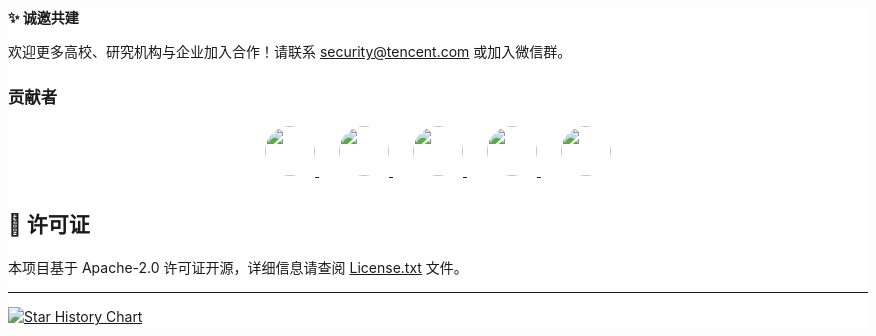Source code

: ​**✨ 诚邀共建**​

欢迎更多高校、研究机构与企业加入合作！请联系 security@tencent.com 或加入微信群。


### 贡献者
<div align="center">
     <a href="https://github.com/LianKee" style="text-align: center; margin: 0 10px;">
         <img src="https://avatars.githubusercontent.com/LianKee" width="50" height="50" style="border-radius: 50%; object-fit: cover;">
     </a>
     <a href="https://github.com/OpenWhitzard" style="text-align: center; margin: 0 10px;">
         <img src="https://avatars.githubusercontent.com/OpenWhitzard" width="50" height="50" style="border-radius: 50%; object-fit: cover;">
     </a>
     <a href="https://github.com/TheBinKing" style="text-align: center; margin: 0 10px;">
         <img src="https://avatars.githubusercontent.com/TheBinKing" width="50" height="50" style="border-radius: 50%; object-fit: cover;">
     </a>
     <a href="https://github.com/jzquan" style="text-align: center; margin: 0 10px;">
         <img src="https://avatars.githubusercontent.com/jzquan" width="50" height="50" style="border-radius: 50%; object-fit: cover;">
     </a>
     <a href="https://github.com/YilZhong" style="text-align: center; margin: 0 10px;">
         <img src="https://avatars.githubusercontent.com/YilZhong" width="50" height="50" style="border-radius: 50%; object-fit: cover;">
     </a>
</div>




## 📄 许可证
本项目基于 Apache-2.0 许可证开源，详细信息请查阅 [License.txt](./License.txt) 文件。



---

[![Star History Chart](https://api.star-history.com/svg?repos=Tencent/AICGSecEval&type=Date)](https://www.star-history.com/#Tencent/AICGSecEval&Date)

• • •

▶ [WHAT YOU SHOULD DO]: Arrange the lines from the first one through the one containing "欢迎更多高校、研究机构与企业加入合作！请联系 security@tencent.com 或加入微信群。" as a JSON list of strings, one string per line and no blank lines. Leave the picture out of the answer.

▶ [FINISHED EXERCISE]:
[
  "Source code",
  ": ​**✨ 诚邀共建**​",
  "欢迎更多高校、研究机构与企业加入合作！请联系 security@tencent.com 或加入微信群。"
]